[Work instructions]: Your response should give back each record exactly, word for word.
[Opening Dataset records section]
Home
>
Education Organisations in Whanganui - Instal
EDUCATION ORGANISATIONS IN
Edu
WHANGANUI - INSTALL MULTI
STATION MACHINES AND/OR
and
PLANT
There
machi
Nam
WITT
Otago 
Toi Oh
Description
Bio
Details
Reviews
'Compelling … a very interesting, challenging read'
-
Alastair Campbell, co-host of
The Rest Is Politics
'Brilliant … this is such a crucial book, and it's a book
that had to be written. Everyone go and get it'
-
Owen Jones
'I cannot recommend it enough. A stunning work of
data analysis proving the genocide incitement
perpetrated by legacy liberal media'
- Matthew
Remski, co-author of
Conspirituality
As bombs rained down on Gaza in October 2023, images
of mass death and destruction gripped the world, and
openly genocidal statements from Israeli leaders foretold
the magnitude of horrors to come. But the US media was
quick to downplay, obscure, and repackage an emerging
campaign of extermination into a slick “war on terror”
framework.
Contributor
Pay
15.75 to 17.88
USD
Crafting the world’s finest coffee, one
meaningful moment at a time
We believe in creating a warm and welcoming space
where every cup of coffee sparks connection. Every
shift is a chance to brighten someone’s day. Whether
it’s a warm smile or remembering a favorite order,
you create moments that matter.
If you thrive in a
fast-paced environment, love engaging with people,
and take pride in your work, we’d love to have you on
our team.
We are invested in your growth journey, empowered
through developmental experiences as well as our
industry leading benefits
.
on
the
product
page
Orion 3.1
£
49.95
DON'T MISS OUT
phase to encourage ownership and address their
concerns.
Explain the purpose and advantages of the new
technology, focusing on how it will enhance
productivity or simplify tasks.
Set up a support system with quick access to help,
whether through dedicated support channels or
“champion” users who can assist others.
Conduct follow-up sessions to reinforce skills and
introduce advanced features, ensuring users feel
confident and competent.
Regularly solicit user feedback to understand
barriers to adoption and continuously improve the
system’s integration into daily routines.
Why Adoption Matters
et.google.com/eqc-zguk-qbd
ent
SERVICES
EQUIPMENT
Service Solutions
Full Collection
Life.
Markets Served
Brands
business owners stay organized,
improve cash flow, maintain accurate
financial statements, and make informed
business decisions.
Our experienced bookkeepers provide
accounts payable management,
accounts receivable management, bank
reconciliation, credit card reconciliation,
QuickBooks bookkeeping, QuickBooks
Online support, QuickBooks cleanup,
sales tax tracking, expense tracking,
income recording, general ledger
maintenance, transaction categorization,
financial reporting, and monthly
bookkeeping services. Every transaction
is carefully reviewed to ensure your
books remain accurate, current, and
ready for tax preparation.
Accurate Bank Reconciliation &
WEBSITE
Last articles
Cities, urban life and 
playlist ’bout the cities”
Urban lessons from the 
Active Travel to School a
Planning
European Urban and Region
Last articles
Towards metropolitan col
[Closing Dataset records section]
[Response]:
Home
>
Education Organisations in Whanganui - Instal
EDUCATION ORGANISATIONS IN
Edu
WHANGANUI - INSTALL MULTI
STATION MACHINES AND/OR
and
PLANT
There
machi
Nam
WITT
Otago 
Toi Oh
Description
Bio
Details
Reviews
'Compelling … a very interesting, challenging read'
-
Alastair Campbell, co-host of
The Rest Is Politics
'Brilliant … this is such a crucial book, and it's a book
that had to be written. Everyone go and get it'
-
Owen Jones
'I cannot recommend it enough. A stunning work of
data analysis proving the genocide incitement
perpetrated by legacy liberal media'
- Matthew
Remski, co-author of
Conspirituality
As bombs rained down on Gaza in October 2023, images
of mass death and destruction gripped the world, and
openly genocidal statements from Israeli leaders foretold
the magnitude of horrors to come. But the US media was
quick to downplay, obscure, and repackage an emerging
campaign of extermination into a slick “war on terror”
framework.
Contributor
Pay
15.75 to 17.88
USD
Crafting the world’s finest coffee, one
meaningful moment at a time
We believe in creating a warm and welcoming space
where every cup of coffee sparks connection. Every
shift is a chance to brighten someone’s day. Whether
it’s a warm smile or remembering a favorite order,
you create moments that matter.
If you thrive in a
fast-paced environment, love engaging with people,
and take pride in your work, we’d love to have you on
our team.
We are invested in your growth journey, empowered
through developmental experiences as well as our
industry leading benefits
.
on
the
product
page
Orion 3.1
£
49.95
DON'T MISS OUT
phase to encourage ownership and address their
concerns.
Explain the purpose and advantages of the new
technology, focusing on how it will enhance
productivity or simplify tasks.
Set up a support system with quick access to help,
whether through dedicated support channels or
“champion” users who can assist others.
Conduct follow-up sessions to reinforce skills and
introduce advanced features, ensuring users feel
confident and competent.
Regularly solicit user feedback to understand
barriers to adoption and continuously improve the
system’s integration into daily routines.
Why Adoption Matters
et.google.com/eqc-zguk-qbd
ent
SERVICES
EQUIPMENT
Service Solutions
Full Collection
Life.
Markets Served
Brands
business owners stay organized,
improve cash flow, maintain accurate
financial statements, and make informed
business decisions.
Our experienced bookkeepers provide
accounts payable management,
accounts receivable management, bank
reconciliation, credit card reconciliation,
QuickBooks bookkeeping, QuickBooks
Online support, QuickBooks cleanup,
sales tax tracking, expense tracking,
income recording, general ledger
maintenance, transaction categorization,
financial reporting, and monthly
bookkeeping services. Every transaction
is carefully reviewed to ensure your
books remain accurate, current, and
ready for tax preparation.
Accurate Bank Reconciliation &
WEBSITE
Last articles
Cities, urban life and 
playlist ’bout the cities”
Urban lessons from the 
Active Travel to School a
Planning
European Urban and Region
Last articles
Towards metropolitan col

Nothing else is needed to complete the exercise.